Hunter clicks his tongue and laughs. “That wasn’t very friendly. I thought you were a nice little church girl.”
Don’t try and be cool with me, she thinks. We go to the same church. Everybody round here does. But she is suddenly very aware of the dewy red patches on her knees, and she tries to reposition her notebook to cover them. The movement must catch Hunter’s eye, and he leans over and swipes the book out of her hands.
“Hey!”
“What are you writing here?
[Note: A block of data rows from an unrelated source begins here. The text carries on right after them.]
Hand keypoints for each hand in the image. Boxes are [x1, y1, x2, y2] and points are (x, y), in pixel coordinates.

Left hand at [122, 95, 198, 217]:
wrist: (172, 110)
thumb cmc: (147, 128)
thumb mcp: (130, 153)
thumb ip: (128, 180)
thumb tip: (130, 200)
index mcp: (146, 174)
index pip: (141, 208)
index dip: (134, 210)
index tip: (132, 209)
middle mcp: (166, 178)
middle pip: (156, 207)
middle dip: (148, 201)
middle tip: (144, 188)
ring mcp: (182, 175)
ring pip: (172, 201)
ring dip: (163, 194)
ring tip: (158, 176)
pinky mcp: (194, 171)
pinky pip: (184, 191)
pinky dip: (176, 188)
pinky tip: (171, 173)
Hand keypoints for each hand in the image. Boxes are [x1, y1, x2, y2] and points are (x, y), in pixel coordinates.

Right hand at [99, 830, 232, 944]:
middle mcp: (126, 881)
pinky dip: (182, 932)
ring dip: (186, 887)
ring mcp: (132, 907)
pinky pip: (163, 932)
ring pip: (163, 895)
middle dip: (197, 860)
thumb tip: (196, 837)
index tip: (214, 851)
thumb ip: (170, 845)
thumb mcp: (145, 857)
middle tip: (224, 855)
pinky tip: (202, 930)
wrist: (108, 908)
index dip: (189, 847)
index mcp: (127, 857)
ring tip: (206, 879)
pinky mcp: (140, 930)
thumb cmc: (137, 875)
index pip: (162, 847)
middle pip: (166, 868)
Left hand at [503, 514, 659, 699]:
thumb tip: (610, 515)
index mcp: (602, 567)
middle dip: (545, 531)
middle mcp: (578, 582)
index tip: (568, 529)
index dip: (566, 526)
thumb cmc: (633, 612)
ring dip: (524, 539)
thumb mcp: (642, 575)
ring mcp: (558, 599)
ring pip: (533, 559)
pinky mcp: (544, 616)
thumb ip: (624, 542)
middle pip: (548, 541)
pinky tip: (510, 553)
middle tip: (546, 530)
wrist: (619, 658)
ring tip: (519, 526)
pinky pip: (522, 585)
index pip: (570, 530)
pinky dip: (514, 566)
A goddamn novel? Let’s have a read of this Pulitzer Prize shit.”
He starts flipping through the pages, and Abigail feels like she’s trying to scream in a dream, but instead of a shriek that conveys the full depth of her terror, she’s waking up to find herself rasping alone in the dark. “Give it back. Give it back now.”
But he has found the page. She knows he has because she can hear his breathing, and his eyes dart back and forth as though he’s rereading those lines over and over, just as she does.
Give it back, she begs silently, but she knows it’s no good. He’s already seen it. He already knows. The realization of what that means makes her eyes hot and wet. He’s going to tell everyone what I wrote, she thinks, and then he’s going to tell them I cried.
It’s been hard, this whole business of lying. She’s been carrying it around with her like a weight, a heaviness hanging between her hips, or else a chain dragging behind her foot. A lie like this is nothing but a burden, and she doesn’t want to give it to anyone else, least of all someone she loves. But she knows she won’t be able to hide it forever. She wants to cry because, in its own way, it is a relief that now someone else knows. Even if that someone is Hunter Maddox.